There is no artifice in either brother. Their fan appeal is directly attributable to who they are at their core. And it’s that very genuineness that has throngs of fans standing outside their hauler, waiting for just a moment of their time.

“It’s about being yourself – talking to people,” Hunter said. “It’s not like I turn it on or turn it off; it’s just about being yourself. This is who we are, this is who you get and this is how it will be. You can’t portray something you’re not. If you keep saying you’re an orange, but apples keep popping out, it’s only a matter of time [until they figure it out].”

The key word is ‘throngs’, however.
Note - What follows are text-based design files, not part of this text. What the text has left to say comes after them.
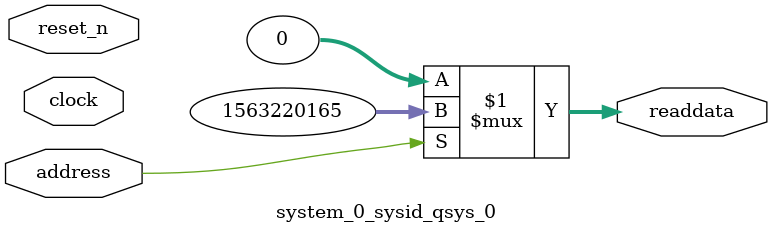
<source format=v>

`timescale 1ns / 1ps
// synthesis translate_on

// turn off superfluous verilog processor warnings 
// altera message_level Level1 
// altera message_off 10034 10035 10036 10037 10230 10240 10030 

module system_0_sysid_qsys_0 (
               // inputs:
                address,
                clock,
                reset_n,

               // outputs:
                readdata
             )
;

  output  [ 31: 0] readdata;
  input            address;
  input            clock;
  input            reset_n;

  wire    [ 31: 0] readdata;
  //control_slave, which is an e_avalon_slave
  assign readdata = address ? 1563220165 : 0;

endmodule




</source>
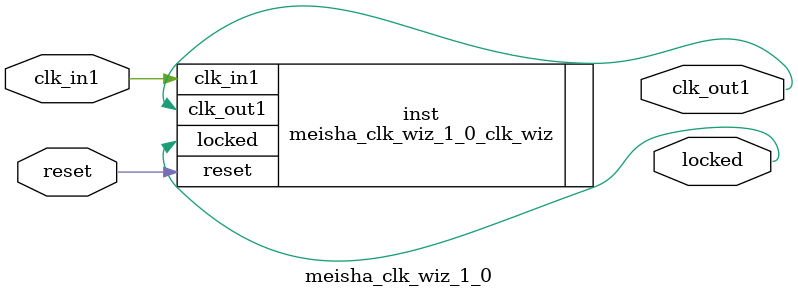
<source format=v>


`timescale 1ps/1ps

(* CORE_GENERATION_INFO = "meisha_clk_wiz_1_0,clk_wiz_v5_3_3_0,{component_name=meisha_clk_wiz_1_0,use_phase_alignment=true,use_min_o_jitter=false,use_max_i_jitter=false,use_dyn_phase_shift=false,use_inclk_switchover=false,use_dyn_reconfig=false,enable_axi=0,feedback_source=FDBK_AUTO,PRIMITIVE=PLL,num_out_clk=1,clkin1_period=5.0,clkin2_period=10.0,use_power_down=false,use_reset=true,use_locked=true,use_inclk_stopped=false,feedback_type=SINGLE,CLOCK_MGR_TYPE=NA,manual_override=false}" *)

module meisha_clk_wiz_1_0 
 (
  // Clock out ports
  output        clk_out1,
  // Status and control signals
  input         reset,
  output        locked,
 // Clock in ports
  input         clk_in1
 );

  meisha_clk_wiz_1_0_clk_wiz inst
  (
  // Clock out ports  
  .clk_out1(clk_out1),
  // Status and control signals               
  .reset(reset), 
  .locked(locked),
 // Clock in ports
  .clk_in1(clk_in1)
  );

endmodule

</source>
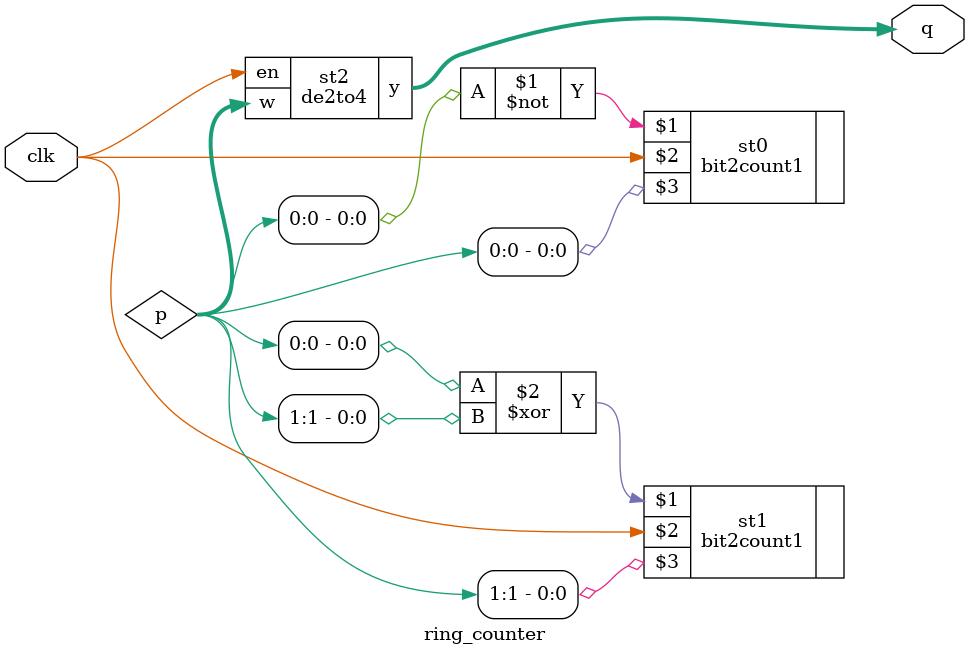
<source format=v>
module de2to4(w,y,en);
input [1:0] w;
input en;
output [3:0] y;
reg [3:0] y;
always @ (negedge en)
begin
case(w)
0:y=1;
1:y=2;
2:y=4;
3:y=8;
endcase
end
endmodule
module ring_counter(clk,q);
input clk;
output [3:0] q;
wire [1:0] p;
bit2count1 st0(~p[0],clk,p[0]);
bit2count1 st1(p[0]^p[1],clk,p[1]);
de2to4 st2(p,q,clk);
endmodule

</source>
One person wanting just a few moments of time is incidental. Dozens are an entirely different matter.

“It’s tough in Supercross because it’s such a long day,” Hunter said. “The recovery side of it’s tough to do everything. We get stuck outside the grid; we can’t be there for like 10 minutes. We’re stuck there for like an hour. It gets overwhelming at times.

“You feel bad because you want to sign everything, but you’re still here for a job. Every race day is like that. We do the best we can, but there are so many people who wait out front. They’re screaming for you. Even when we’re coming off the sessions, they’re already yelling before you put your bike on the stands. You don’t even get time to take you helmet off.”
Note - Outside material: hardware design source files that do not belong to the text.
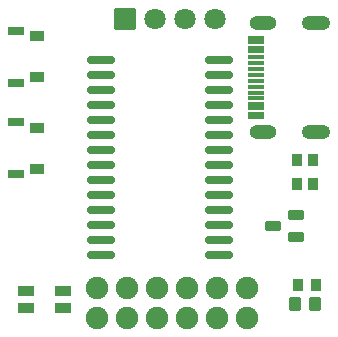
<source format=gts>
G04 Layer: TopSolderMaskLayer*
G04 EasyEDA Pro v2.1.32.5533625a.f972c4, 2023-12-06 19:29:04*
G04 Gerber Generator version 0.3*
G04 Scale: 100 percent, Rotated: No, Reflected: No*
G04 Dimensions in millimeters*
G04 Leading zeros omitted, absolute positions, 3 integers and 3 decimals*
%FSLAX33Y33*%
%MOMM*%
%AMRoundRect*1,1,$1,$2,$3*1,1,$1,$4,$5*1,1,$1,0-$2,0-$3*1,1,$1,0-$4,0-$5*20,1,$1,$2,$3,$4,$5,0*20,1,$1,$4,$5,0-$2,0-$3,0*20,1,$1,0-$2,0-$3,0-$4,0-$5,0*20,1,$1,0-$4,0-$5,$2,$3,0*4,1,4,$2,$3,$4,$5,0-$2,0-$3,0-$4,0-$5,$2,$3,0*%
%ADD10RoundRect,0.09X0.556X0.356X0.556X-0.356*%
%ADD11RoundRect,0.089X0.606X0.306X0.606X-0.306*%
%ADD12RoundRect,0.09X-0.631X0.356X0.631X0.356*%
%ADD13RoundRect,0.092X0.455X0.505X0.455X-0.505*%
%ADD14RoundRect,0.09X0.655X0.415X0.655X-0.415*%
%ADD15O,2.402X0.702*%
%ADD16RoundRect,0.091X-0.405X0.455X0.405X0.455*%
%ADD17RoundRect,0.091X-0.408X0.437X0.408X0.437*%
%ADD18RoundRect,0.096X-0.853X0.853X0.853X0.853*%
%ADD19C,1.802*%
%ADD20C,1.902*%
%ADD21RoundRect,0.081X-0.615X-0.16X-0.615X0.16*%
%ADD22O,2.402X1.202*%
%ADD23O,2.302X1.202*%
G75*


G04 Pad Start*
G54D10*
G01X2297Y-2695D03*
G01X2297Y-6195D03*
G54D11*
G01X497Y-2245D03*
G01X497Y-6645D03*
G54D10*
G01X2297Y-10442D03*
G01X2297Y-13942D03*
G54D11*
G01X497Y-9992D03*
G01X497Y-14392D03*
G54D12*
G01X24241Y-19746D03*
G01X24241Y-17846D03*
G01X22241Y-18796D03*
G54D13*
G01X25869Y-25400D03*
G01X24169Y-25400D03*
G54D14*
G01X4471Y-24319D03*
G01X1371Y-25719D03*
G01X1371Y-24319D03*
G01X4471Y-25719D03*
G54D15*
G01X7700Y-4699D03*
G01X7700Y-5969D03*
G01X7700Y-7239D03*
G01X7700Y-8509D03*
G01X7700Y-9779D03*
G01X7700Y-11049D03*
G01X7700Y-12319D03*
G01X7700Y-13589D03*
G01X7700Y-14859D03*
G01X7700Y-16129D03*
G01X7700Y-17399D03*
G01X7700Y-18669D03*
G01X7700Y-19939D03*
G01X7700Y-21209D03*
G01X17700Y-21209D03*
G01X17700Y-19939D03*
G01X17700Y-18669D03*
G01X17700Y-17399D03*
G01X17700Y-16129D03*
G01X17700Y-14859D03*
G01X17700Y-13589D03*
G01X17700Y-12319D03*
G01X17700Y-11049D03*
G01X17700Y-9779D03*
G01X17700Y-8509D03*
G01X17700Y-7239D03*
G01X17700Y-5969D03*
G01X17700Y-4699D03*
G54D16*
G01X24299Y-15240D03*
G01X25699Y-15240D03*
G01X24299Y-13208D03*
G01X25699Y-13208D03*
G54D17*
G01X24409Y-23749D03*
G01X25916Y-23749D03*
G54D18*
G01X9776Y-1232D03*
G54D19*
G01X12316Y-1232D03*
G01X14856Y-1232D03*
G01X17396Y-1232D03*
G54D20*
G01X7366Y-24003D03*
G01X9906Y-24003D03*
G01X7366Y-26543D03*
G01X9906Y-26543D03*
G01X12446Y-26543D03*
G01X12446Y-24003D03*
G01X20066Y-24003D03*
G01X20066Y-26543D03*
G01X17526Y-24003D03*
G01X17526Y-26543D03*
G01X14986Y-24003D03*
G01X14986Y-26543D03*
G54D21*
G01X20816Y-9573D03*
G01X20816Y-9273D03*
G01X20816Y-8773D03*
G01X20816Y-8473D03*
G01X20816Y-7973D03*
G01X20816Y-7473D03*
G01X20816Y-6973D03*
G01X20816Y-6473D03*
G01X20816Y-5973D03*
G01X20816Y-5473D03*
G01X20816Y-4973D03*
G01X20816Y-4473D03*
G01X20816Y-3973D03*
G01X20816Y-3673D03*
G01X20816Y-3173D03*
G01X20816Y-2873D03*
G54D22*
G01X25920Y-10833D03*
G01X25920Y-1613D03*
G54D23*
G01X21421Y-1613D03*
G01X21421Y-10833D03*
G04 Pad End*

M02*

</source>
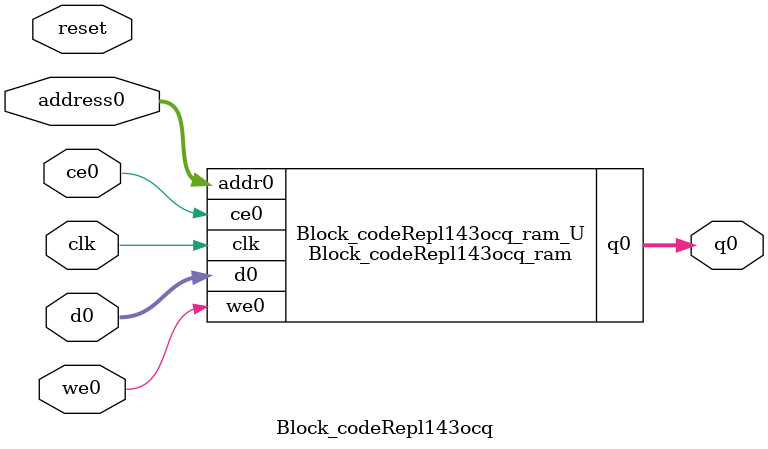
<source format=v>
`timescale 1 ns / 1 ps
module Block_codeRepl143ocq_ram (addr0, ce0, d0, we0, q0,  clk);

parameter DWIDTH = 4;
parameter AWIDTH = 12;
parameter MEM_SIZE = 2592;

input[AWIDTH-1:0] addr0;
input ce0;
input[DWIDTH-1:0] d0;
input we0;
output reg[DWIDTH-1:0] q0;
input clk;

(* ram_style = "block" *)reg [DWIDTH-1:0] ram[0:MEM_SIZE-1];




always @(posedge clk)  
begin 
    if (ce0) begin
        if (we0) 
            ram[addr0] <= d0; 
        q0 <= ram[addr0];
    end
end


endmodule

`timescale 1 ns / 1 ps
module Block_codeRepl143ocq(
    reset,
    clk,
    address0,
    ce0,
    we0,
    d0,
    q0);

parameter DataWidth = 32'd4;
parameter AddressRange = 32'd2592;
parameter AddressWidth = 32'd12;
input reset;
input clk;
input[AddressWidth - 1:0] address0;
input ce0;
input we0;
input[DataWidth - 1:0] d0;
output[DataWidth - 1:0] q0;



Block_codeRepl143ocq_ram Block_codeRepl143ocq_ram_U(
    .clk( clk ),
    .addr0( address0 ),
    .ce0( ce0 ),
    .we0( we0 ),
    .d0( d0 ),
    .q0( q0 ));

endmodule


</source>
It can be a double-edged sword. Personality is only one part of the equation. A much bigger part of the brothers’ fan appeal comes because of their success. Hunter finished second in the last two Supercross 250 West title battles and third in the past two Lucas Oil Pro Motocross Championships.

Jett won the last three titles he competed for, including last year’s 250 East Supercross Championship and the last two Motocross contests.

“I think they expect me to have nothing else to do on a Saturday and that I have unlimited energy,” Jett said. “But, I’m trying to recover for the next race.”

It’s a matter of timing. Jett has gained a reputation last year for handing out hundreds of donuts before the races during Red Bull fan appreciation sessions. And after the race, once the business at hand has been settled, Jett is equally available to the fans.

“After the race it’s fine; I’ll stay behind.” Jett said. “My job is done on the racing side of things, but until that last moto is done, my main thing is dirt bikes. The fans come along with it. The fans are part of the job, but main job at hand is the racing side of things. After the race, I’ll stay there for an hour or so. It’s a lot calmer.”